Partition array for maximum sum

Time: O(NxK); Space: O(K); medium

Given an integer array A, you partition the array into (contiguous) subarrays of length at most K. After partitioning, each subarray has their values changed to become the maximum value of that subarray.

Return the largest sum of the given array after partitioning.

Example 1:

Input: A = [1,15,7,9,2,5,10], K = 3

Output: 84

Explanation:

  • A becomes [15,15,15,9,10,10,10]

Constraints:

  • 1 <= K <= len(A) <= 500

  • 0 <= A[i] <= 10^6

Hints:

  1. Think dynamic programming: dp[i] will be the answer for array A[0], …, A[i-1].

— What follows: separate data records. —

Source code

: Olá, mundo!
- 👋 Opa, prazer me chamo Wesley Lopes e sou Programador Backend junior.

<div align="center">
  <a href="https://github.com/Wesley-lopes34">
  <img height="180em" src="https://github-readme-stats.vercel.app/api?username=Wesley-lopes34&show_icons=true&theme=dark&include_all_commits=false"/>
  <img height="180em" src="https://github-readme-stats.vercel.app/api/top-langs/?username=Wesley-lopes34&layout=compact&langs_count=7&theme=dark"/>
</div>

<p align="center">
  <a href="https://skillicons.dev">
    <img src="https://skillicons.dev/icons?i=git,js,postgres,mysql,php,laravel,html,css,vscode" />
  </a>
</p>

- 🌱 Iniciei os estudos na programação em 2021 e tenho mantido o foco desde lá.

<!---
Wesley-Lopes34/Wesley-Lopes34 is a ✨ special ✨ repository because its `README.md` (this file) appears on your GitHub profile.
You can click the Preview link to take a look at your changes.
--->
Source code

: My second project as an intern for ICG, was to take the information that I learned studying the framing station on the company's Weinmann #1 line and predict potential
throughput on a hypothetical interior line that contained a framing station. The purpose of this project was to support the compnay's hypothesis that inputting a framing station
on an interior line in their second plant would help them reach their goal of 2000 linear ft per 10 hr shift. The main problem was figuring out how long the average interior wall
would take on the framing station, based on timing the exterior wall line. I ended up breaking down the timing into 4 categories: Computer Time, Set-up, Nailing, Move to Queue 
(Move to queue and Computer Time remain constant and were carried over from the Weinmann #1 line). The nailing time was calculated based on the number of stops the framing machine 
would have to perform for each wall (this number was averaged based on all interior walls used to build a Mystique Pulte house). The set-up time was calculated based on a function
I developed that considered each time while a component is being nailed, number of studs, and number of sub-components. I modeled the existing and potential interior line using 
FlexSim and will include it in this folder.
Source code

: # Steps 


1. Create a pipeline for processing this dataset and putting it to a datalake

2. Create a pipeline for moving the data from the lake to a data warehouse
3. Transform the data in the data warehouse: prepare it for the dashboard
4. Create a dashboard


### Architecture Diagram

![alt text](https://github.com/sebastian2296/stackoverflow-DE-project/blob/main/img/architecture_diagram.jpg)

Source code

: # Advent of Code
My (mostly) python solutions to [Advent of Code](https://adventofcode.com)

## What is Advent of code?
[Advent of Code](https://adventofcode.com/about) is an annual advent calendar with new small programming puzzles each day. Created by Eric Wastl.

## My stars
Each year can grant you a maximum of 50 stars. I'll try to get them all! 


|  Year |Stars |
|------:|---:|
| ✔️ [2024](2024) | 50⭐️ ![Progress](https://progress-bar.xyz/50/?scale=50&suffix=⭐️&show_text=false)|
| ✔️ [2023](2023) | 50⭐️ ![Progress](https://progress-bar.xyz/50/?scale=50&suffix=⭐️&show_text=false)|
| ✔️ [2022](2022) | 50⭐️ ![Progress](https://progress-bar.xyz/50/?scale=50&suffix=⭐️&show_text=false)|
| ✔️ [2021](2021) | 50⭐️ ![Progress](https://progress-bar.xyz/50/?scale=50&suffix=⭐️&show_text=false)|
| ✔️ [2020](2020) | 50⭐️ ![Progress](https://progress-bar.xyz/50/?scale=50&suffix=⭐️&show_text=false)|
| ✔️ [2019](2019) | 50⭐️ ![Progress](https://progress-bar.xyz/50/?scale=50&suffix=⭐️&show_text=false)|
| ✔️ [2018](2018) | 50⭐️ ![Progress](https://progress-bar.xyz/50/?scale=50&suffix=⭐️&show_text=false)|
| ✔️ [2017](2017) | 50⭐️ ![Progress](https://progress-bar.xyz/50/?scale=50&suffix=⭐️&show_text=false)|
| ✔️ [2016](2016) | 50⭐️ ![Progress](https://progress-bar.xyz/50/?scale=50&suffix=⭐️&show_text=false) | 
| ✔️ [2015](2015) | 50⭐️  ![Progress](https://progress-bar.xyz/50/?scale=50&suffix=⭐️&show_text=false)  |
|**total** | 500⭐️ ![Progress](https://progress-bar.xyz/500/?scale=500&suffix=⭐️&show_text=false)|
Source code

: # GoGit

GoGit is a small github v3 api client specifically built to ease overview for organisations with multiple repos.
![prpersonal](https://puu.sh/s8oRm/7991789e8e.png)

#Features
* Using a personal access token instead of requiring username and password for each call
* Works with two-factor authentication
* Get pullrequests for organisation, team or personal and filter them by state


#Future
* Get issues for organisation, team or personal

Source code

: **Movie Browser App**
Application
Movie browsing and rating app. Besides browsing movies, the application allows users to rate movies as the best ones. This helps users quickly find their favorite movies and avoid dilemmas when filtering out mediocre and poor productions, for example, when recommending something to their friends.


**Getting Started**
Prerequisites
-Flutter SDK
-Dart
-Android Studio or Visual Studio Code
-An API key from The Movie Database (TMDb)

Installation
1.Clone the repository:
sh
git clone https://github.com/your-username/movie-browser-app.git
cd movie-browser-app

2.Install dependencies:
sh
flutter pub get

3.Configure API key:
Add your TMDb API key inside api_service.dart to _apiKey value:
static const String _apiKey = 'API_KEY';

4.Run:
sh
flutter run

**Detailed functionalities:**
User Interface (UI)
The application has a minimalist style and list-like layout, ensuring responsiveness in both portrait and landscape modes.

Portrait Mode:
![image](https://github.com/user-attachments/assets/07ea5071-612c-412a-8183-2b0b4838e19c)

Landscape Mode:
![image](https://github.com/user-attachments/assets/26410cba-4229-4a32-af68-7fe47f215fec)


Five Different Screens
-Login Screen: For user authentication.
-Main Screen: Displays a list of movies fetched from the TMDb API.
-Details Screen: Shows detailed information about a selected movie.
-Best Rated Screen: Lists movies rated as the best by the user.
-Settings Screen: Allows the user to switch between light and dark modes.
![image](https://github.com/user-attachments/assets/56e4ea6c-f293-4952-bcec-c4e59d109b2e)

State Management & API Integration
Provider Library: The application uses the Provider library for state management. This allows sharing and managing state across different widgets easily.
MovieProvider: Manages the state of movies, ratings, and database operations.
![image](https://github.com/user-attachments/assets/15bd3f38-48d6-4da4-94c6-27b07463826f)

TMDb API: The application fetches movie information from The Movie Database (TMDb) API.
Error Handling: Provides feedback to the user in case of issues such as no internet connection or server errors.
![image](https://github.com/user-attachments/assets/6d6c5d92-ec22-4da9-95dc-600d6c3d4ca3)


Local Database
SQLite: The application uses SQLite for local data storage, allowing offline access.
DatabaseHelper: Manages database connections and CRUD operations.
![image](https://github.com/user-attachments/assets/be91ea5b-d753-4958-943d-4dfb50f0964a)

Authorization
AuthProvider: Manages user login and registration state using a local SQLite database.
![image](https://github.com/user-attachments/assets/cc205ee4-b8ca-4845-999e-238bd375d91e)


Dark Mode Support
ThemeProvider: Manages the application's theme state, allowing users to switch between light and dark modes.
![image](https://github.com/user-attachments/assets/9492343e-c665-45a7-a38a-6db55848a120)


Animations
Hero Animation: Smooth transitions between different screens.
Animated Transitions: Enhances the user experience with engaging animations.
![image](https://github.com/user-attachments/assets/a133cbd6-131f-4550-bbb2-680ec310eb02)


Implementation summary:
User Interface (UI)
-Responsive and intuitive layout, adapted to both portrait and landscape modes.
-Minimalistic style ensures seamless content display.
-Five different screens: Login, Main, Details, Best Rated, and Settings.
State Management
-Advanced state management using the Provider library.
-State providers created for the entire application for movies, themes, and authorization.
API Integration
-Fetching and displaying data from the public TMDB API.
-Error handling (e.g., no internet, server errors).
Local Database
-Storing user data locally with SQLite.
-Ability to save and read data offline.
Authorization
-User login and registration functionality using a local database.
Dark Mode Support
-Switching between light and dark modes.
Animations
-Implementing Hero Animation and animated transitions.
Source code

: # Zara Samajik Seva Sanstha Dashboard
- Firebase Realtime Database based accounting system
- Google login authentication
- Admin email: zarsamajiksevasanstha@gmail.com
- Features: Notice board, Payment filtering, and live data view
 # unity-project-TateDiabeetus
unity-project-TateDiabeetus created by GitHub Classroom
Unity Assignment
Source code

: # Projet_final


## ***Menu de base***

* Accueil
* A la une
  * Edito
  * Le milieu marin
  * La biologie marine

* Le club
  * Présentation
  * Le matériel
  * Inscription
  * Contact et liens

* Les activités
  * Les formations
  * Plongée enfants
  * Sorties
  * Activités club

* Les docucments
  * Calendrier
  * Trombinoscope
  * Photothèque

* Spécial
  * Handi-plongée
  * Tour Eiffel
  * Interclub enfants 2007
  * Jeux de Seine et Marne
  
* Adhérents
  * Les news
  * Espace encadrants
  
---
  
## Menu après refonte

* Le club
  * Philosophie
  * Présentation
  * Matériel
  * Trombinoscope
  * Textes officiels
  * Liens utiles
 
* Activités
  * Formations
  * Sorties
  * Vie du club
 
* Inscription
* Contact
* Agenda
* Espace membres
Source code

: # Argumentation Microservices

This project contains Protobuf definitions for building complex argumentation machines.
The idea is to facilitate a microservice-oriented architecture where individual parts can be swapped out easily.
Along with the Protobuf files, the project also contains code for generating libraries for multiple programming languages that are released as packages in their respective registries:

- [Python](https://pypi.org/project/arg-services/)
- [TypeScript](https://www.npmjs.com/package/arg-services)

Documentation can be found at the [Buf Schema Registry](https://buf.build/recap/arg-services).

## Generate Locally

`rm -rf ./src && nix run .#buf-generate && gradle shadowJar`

  2. For j = 1 .. k that keeps everything in bounds, dp[i] is the maximum of dp[i-j] + max(A[i-1], …, A[i-j]) * j.

1. Dynamic programming [O(NxK), O(K)]

[1]:

class Solution1(object):
    """
    Time: O(N*K)
    Space: O(K)
    """
    def maxSumAfterPartitioning(self, A, K):
        """
        :type A: List[int]
        :type K: int
        :rtype: int
        """
        W = K + 1
        dp = [0]*W

        for i in range(len(A)):
            curr_max = 0
            # dp[i % W] = 0;  # no need in this problem
            for k in range(1, min(K, i+1) + 1):
                curr_max = max(curr_max, A[i-k+1])
                dp[i % W] = max(dp[i % W], (dp[(i-k) % W] if i >= k else 0) + curr_max*k)

        return dp[(len(A)-1) % W]

[2]:

s = Solution1()

A = [1,15,7,9,2,5,10]
K = 3
assert s.maxSumAfterPartitioning(A, K) == 84